La vague protectionniste fait pschitt

La récession de 2009 ne marque pas un tournant dans la politique commerciale internationale et  le regain de protectionnisme semble s’apaiser.

Tel est le message du dernier Bulletin mensuel de la BCE.

Le papier s’appuie sur des indicateurs quantitatifs.

Par exemple, dès 2011, le nombre d’antidumping et autres clauses de sauvegardes recensées par la Banque Mondiale, était  revenu à son niveau de 2007.  En 2011, les tensions commerciales étaient moins prononcées qu’en 2002.

 TTBB

Ajoutons que le protectionnisme reste l’apanage d’un nombre très restreint de pays, tels l’Argentine ou la Russie, tandis que le gros des troupes, et en particulier les pays riches, demeurent attachés à l’ouverture des marchés.

Le graphique 4 ci dessous montre que depuis 2009 le poids de l’Argentine dans le nombre total de mesures restrictives est 20 fois plus élevé que son poids dans les importations du G20.

Relativement à l’Argentine ou à la Russie, l’Union Européenne, le Japon et les Etats-Unis ont été particulièrement modérés dans leur usage du protectionnisme.

ttbb2

Le papier de la BCE s’achève sur une inquiétude.

En effet, l’intensité des pratiques protectionnistes est influencée par les aléas de la conjoncture: 1 point de croissance en moins = +4,4% de restrictions aux échanges.

Or, les économies occidentales tournent au ralenti, contrairement à celles du reste du monde.

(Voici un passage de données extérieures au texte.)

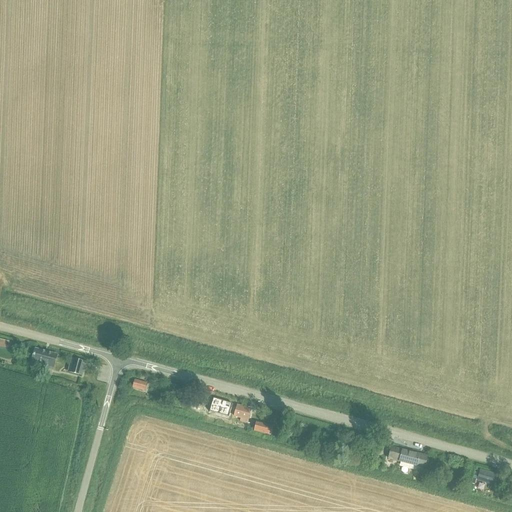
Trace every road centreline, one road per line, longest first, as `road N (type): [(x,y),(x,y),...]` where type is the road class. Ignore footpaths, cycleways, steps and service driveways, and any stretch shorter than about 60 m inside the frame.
road 1 (unclassified): [(511,466),(119,359)]
road 2 (unclassified): [(77,511),(119,359)]
road 3 (unclassified): [(119,359),(0,326)]
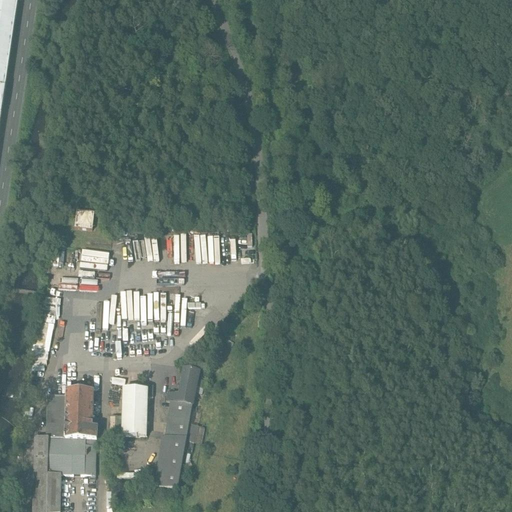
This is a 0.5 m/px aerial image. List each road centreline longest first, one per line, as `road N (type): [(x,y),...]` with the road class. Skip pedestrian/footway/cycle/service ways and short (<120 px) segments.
road 1 (unclassified): [(262,214),(272,420),(266,511)]
road 2 (track): [(341,0),(386,80),(425,106),(371,208)]
road 3 (residential): [(214,0),(250,106),(262,214)]
road 4 (secondary): [(0,200),(29,0)]
road 5 (track): [(511,151),(463,185),(371,208)]
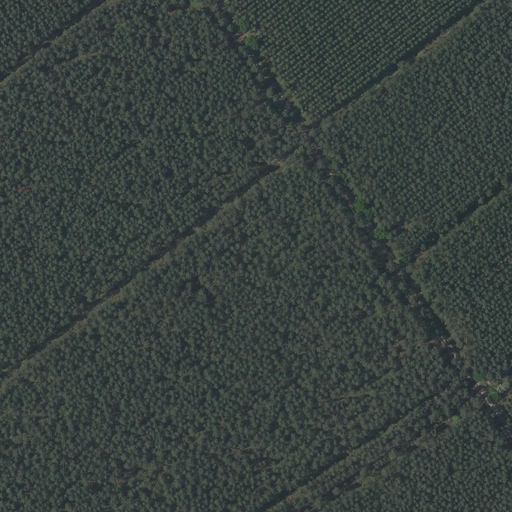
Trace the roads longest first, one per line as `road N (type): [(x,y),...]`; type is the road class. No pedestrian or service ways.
road 1 (track): [(220,0),(511,428)]
road 2 (track): [(511,368),(293,511)]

Dans ce contexte de croissance très différencié,  les auteurs  invitent les Etats à ne pas relâcher leurs efforts de coopération internationale.

2 réflexions au sujet de « La vague protectionniste fait pschitt »

  1. Bon, allez, je me fais l’avocat du diable.

    L’Europe va mal, donc.
    Il ne faut pas, s’inquiète la BCE, que nous succombions à la tentation du protectionnisme.
    Le reste du monde connait encore une certaine croissance :
    – dont il ne faudrait pas que l’Europe se prive
    – OU que le protectionnisme redouté de l’Europe pourrait cassé ?

  2. Remarquez que les Etats Unis s’en sortent bien sans protectionnisme (hormis l’arme de la dépréciation du dollar il est vrai). Ce que disent les auteurs, c’est que la simultanéité des plans de relance à l’échelle du monde a permis d’éviter le retour du protectionnisme et a été une politique positive (ce qui est du pur keynésianisme au passage). Je doute que l’Europe gagne plus de points de croissance en traquant les chemises et les panneaux solaires chinois, qu’en menant une active politique macroéconomique. En revanche, les auteurs ne disent pas que des pays comme l’Argentine ou la Russie ont des structures productives tres particulières (dépendance vis-àvis d’un nombre tres réduit de secteurs exportateurs), qui incite à mener des politiques commerciales parfois protectionnistes.